Si ya el diariero pegó a tu puerta con los exagerados kilos de suplementos del retail que entre sus páginas traen noticias como marchas, rendiciones y catástrofes naturales, entonces con seguridad te puedes levantar e ir a conocer el nuevo secreto mejor guardado de la culinaria de Ñuñoa.

No se trata de un restorán ni de un bar, sino que de una cafetería que se soporta gracias al excelente trabajo que realizan en la panadería que habita las entrañas de la gran casa-esquina que habita Daniel’s.

Este lugar tiene la capacidad de afrontar un sinnúmero de recetas con la tranquilidad de contar con manufactura propia con un maravilloso pan y otras masas horneadas, el mismo ingrediente que es capaz de acompañar pailas, sánguches, huevos benedictinos, tostadas francesas y más.

La cosa no se queda ahí, la cafetería que ofrecen trabaja con café expreso bueno, los lates salen en grandes tazas y los más golosos pueden escoger el chocolate caliente o el mocha con dos cargas de expreso y chocolate amargo, entre otros. Una vitrina dulce aporta al menú variedad de masas como muffins, galletones, brownies y mis favoritos, los scones de nuez, las tortas se sirven por trozos a la vista muy melosas, ojo con el carrotcakes.

Pueden visitarlos al desayuno, almuerzo o para el té de la tarde, son versátiles y a toda hora los veo ocupados. Soy vecino del barrio y de forma recurrente por una u otra razón paso por ahí, así que doy fe de su exitosa ocupación.

Para el servicio de mediodía ya se pueden degustar los benedictinos del brunch, espinaca o salmón se comen como plato principal tranquilamente. Hay un sánguche de roastbeef y otro BLT premium que ya tienen mi visto bueno, y para los más preocupados de la línea también tienen algunas ensaladas que a mí en realidad me dan frío en estas fechas.

El secreto está en el pan, el calor hogareño que entrega el horno permanentemente prendido, el aroma a fermentación que atrae mis más siniestras emociones, las cortezas logradas gracias a la utilización de masa madre, porque se nota en los alvéolos, las ciabattas crujen con un sonido en estéreo, los panes de campo reciben semillas como sésamo y linaza sin dejar de ser crujientes, ahí hay talento y eso hay que reconocerlo.
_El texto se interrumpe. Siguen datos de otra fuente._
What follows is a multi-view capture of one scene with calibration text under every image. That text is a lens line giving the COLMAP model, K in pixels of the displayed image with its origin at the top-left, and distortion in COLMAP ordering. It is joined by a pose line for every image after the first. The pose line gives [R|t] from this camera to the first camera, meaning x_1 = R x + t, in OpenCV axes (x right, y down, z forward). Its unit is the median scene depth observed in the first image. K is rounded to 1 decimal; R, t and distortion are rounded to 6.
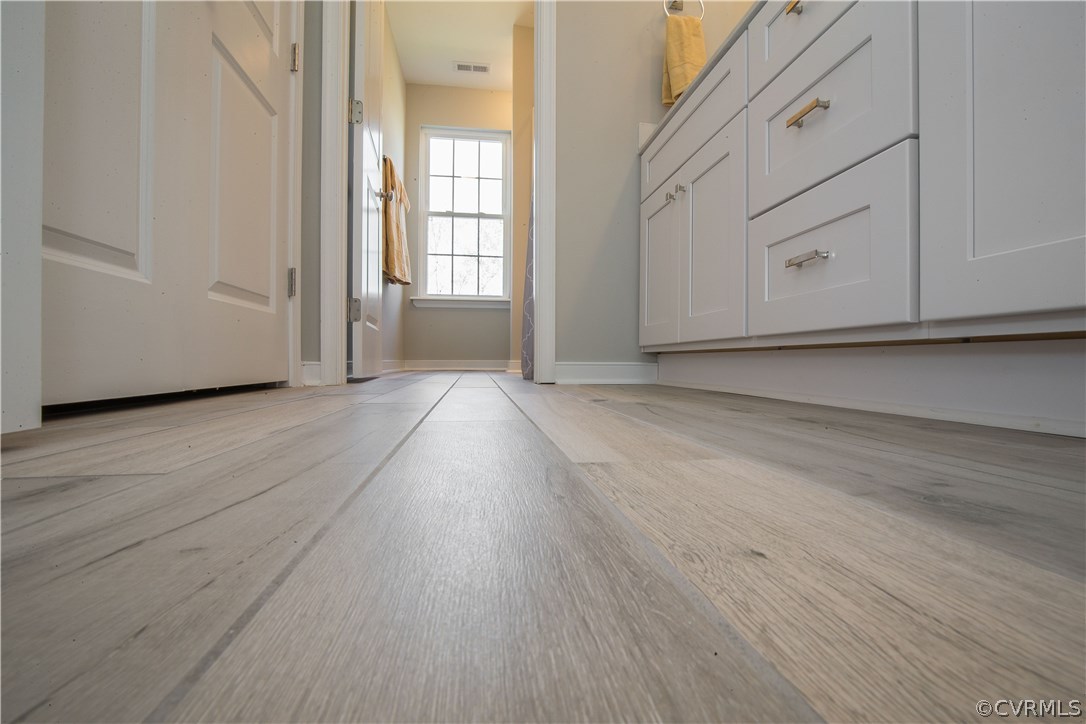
lens RADIAL K [[507.5, 0, 544.1], [0, 507.5, 361.6], [0, 0, 1]] dist [-0.003713, -0.000234]
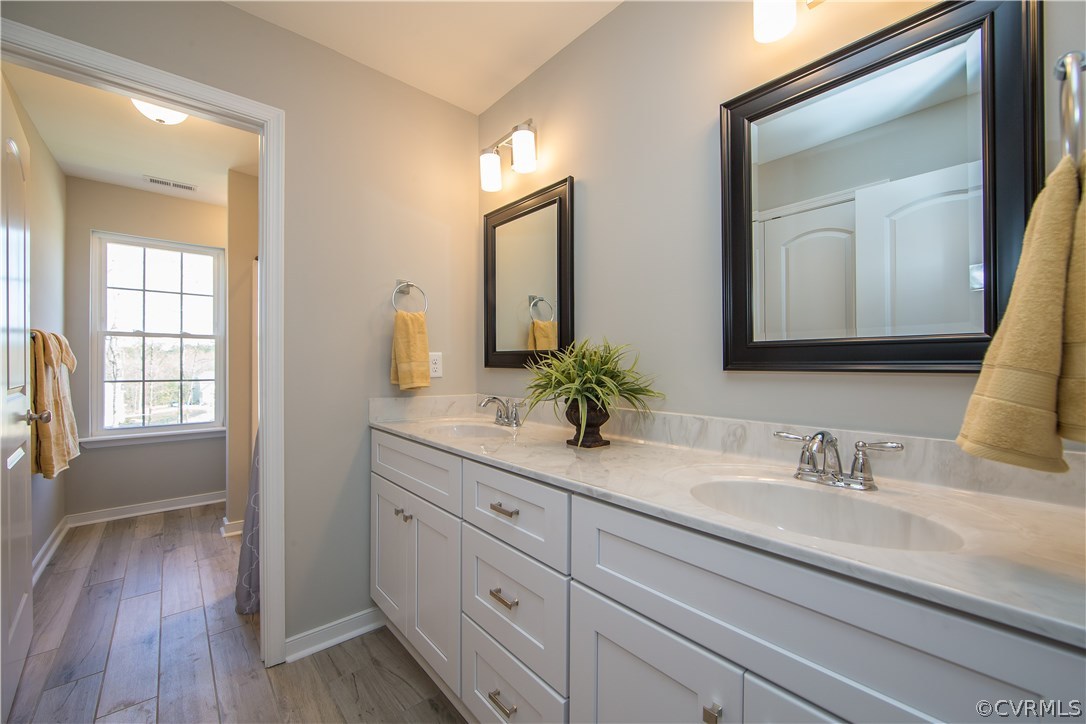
lens RADIAL K [[439.4, 0, 541.3], [0, 439.4, 366.6], [0, 0, 1]] dist [0.004389, -0.001164]
pose [[0.845611, -0.001068, 0.533798, -0.005233], [-0.006874, 0.999893, 0.012888, -0.250026], [-0.533755, -0.014568, 0.845513, -0.012057]]
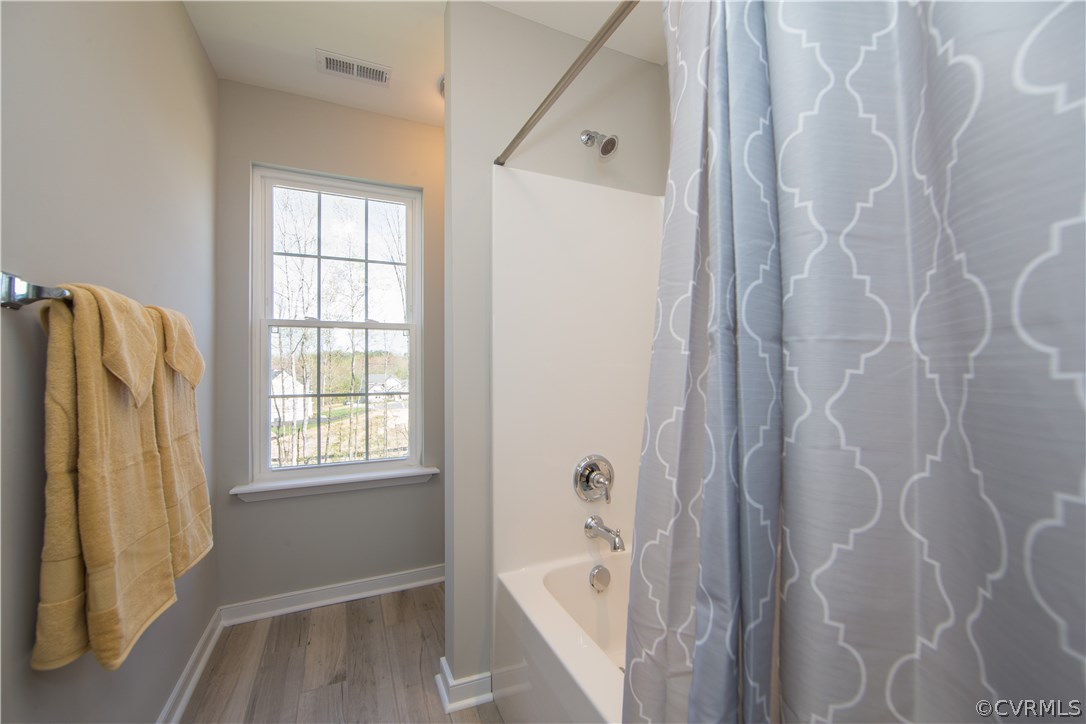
lens RADIAL K [[439.4, 0, 536.7], [0, 439.4, 367.3], [0, 0, 1]] dist [0.004389, -0.001164]
pose [[0.962407, -0.005667, 0.271552, -0.078591], [0.003154, 0.999948, 0.009691, -0.245987], [-0.271593, -0.008470, 0.962375, 0.455365]]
Lleve el diario si se va a quedar y así disfruta de la terraza del antejardín, lea la actualidad mientras bebe con alegría y come con altura de miras. La casita blanca del grafiti por fuera viene para quedarse, el producto es bueno.

Y si no quiere quedarse, pídalo para llevar, la mayor parte de los productos de Daniel’s Bakery están en vitrina para llevar, no deje de sorprender a sus invitados en casa con un pan de calidad artesanal sin insumos industriales, lleve galletas y scones para impresionar, trozos de torta para golosas mamás o inmensas hogazas para experimentar creando grandes sánguches con tus rellenos favoritos para compartir.

A mí se me transformó en un vicio, no es que sea neoyorkina o europea, no es por los precios o por la cerca, es simplemente que hoy en día cuesta mucho encontrarse con tan buen pan, de las características que nos entrega Daniel’s, con suerte uno por comuna y soy generoso, queda cerca de mi casa. Además de que niños y perros son bien recibidos, un must, la panadería se toma la ciudad de las manos de Daniel’s y un par más.

Mi mujer y mis hijos adoran el lugar, nada más que agregar.

Coordenadas: Daniel’s Bakery, Celerino Pereira 1530, Ñuñoa. Teléfono: +56222265679.